On your first trip to a place like Beijing one thing that may overwhelm you is the sheer amount of things that are being sold, from Chairman Mao watches to brass Buddhas to fake branded clothing. It’s understandable that you’ll probably want to buy some of it, but if you’re not careful then you’ll end up parting with a pretty penny to place your mucky paws on the produce.
So, being a lovely and considerate chap I’m going to teach you how to throw your morals to the wind, lie, emotionally blackmail and blag your way into a bargaining victory! Aren’t I nice?
Make Sure You…
- Learn how much the currency is worth. It’s easy to get thrown off by not knowing how much you are ACTUALLY paying. Thankfully (at least for Brits) the Yuan is at about 9.8 to the £, which can be effectively rounded up to 10 Yuan per £. Once you’ve got this simple calculation down it becomes easier to know how much you are paying for things. NEVER go to a foreign country and try to bargain in USD. That is bargain suicide. Stick to the local currency unless you want to get suckered.

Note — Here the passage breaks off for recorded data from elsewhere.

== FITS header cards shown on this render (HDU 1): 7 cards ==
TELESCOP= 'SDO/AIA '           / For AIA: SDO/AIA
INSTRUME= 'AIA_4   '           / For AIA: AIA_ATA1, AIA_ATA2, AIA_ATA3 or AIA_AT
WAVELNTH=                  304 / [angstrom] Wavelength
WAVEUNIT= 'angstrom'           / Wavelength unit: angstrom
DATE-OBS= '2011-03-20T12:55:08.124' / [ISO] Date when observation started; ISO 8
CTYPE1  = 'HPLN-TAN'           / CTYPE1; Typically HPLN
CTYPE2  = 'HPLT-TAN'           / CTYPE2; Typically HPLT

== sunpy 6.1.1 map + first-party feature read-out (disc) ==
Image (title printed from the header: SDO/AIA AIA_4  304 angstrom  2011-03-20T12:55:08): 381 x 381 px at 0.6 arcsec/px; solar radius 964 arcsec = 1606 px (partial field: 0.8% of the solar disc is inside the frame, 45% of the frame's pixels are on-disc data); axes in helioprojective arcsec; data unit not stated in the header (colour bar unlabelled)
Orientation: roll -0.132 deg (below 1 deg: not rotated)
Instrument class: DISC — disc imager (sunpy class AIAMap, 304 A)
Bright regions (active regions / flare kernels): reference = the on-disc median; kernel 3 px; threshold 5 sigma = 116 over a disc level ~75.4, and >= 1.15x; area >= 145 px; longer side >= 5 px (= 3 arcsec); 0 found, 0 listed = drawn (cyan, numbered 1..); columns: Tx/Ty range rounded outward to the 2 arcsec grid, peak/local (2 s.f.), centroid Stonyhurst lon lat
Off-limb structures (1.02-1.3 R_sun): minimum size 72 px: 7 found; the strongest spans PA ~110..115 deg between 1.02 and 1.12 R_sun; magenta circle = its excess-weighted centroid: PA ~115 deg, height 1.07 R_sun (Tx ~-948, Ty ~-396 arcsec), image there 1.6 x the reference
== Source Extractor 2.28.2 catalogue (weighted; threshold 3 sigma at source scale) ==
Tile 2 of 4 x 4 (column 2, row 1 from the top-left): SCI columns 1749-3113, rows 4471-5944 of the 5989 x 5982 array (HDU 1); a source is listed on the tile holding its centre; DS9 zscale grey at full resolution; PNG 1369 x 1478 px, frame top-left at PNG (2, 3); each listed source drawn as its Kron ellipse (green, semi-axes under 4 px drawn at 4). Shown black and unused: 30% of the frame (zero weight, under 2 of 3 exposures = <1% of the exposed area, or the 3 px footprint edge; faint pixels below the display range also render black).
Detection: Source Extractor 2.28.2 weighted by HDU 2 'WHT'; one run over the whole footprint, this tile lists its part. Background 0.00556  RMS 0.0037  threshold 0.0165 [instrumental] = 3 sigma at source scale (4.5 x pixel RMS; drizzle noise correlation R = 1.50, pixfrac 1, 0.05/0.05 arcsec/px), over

- Wipe that “what-the-hell-is-going-on” tourist-in-a-new-country look off your face. This face to the stall vendor is effectively a wounded gazelle to the hungry lioness. They’ll sink their teeth in deep and before you even realize how screwed you just got you’ll have handed over a substantial quantity of dosh for a plastic statue of Sun Yat Sen. Even if you don’t know what the hell is going on, make sure to come across as confident, self assured, and for God’s sake put that Lonely Planet back in your bag.
Watch Out For…
- The fake comparison. This is especially prevalent in shoe and clothing stores. Vendors keep one item of horrendous quality that they never sell. When you pick something you like and try to bargain a price with them, they will bring out said item and tell you for the price you just gave they could sell you THAT item, but the one you chose is so much better, and thus requires a higher price.
- The baffling calculator thingy. After you’ve stated a price, some vendors will grab a calculator, do some sort of equation that doesn’t mean anything and show you the number on the screen, as if it’s irrefutable proof that this is the price you must pay. This move is often paired with the one above. Of course, it’s absolute hogwash. Disregard this bizarre practice.
- Be stern, but not surly. Inspect the quality of the item you are about to buy. Any flaws? Perfect – bargaining chip. Once you’ve inspected it, come up with a price. If you’re not sure how much the item should cost, ask the vendor for their price, then divide it by at least three. They haven’t snatched the item off you and moved onto other customers? Great, the price is fine, don’t raise the figure at all.
- Butter them up. Learned from my dear girlfriend, the master of the bargain. Instead of being blunt and assertive, as many rookie bargainers are, you want the vendor to like you. The more they like you, the more likely they’ll be willing to lower their minimum sale price. Crack a joke, tell them they look nice when they smile, give them a sob story, only leave X amount of cash in your wallet/purse then tell them you can’t pay any more because it’s all you have. They screw people over for a living, don’t feel bad about doing it back!
- Don’t let the vendor know you’ve got your heart set on an item of theirs. Once they know this you’re putty in their hands. Put on your poker face and hide that enthusiasm. Tell them you’ve seen the same item for a cheaper amount at a different stall, even if you haven’t.
- Learn the walk away, the most powerful tool of all. The walk away is effectively a game of chicken; who will buckle first? Vendor or customer? There’s one sure-fire way to tip the balance in your favour: time. The more time the vendor has invested in you, the less willing they are to let you go. If you walk away immediately after a price is given, it’s no loss to them. However, if they’ve been talking back and forth with you over the price of a sarong for the past 10 minutes you have become valuable. I’d advise you only to do the walk away after exhausting all other options and only if a) you could stand the thought of not getting the item or b) you’re 100% confident the vendor will buckle.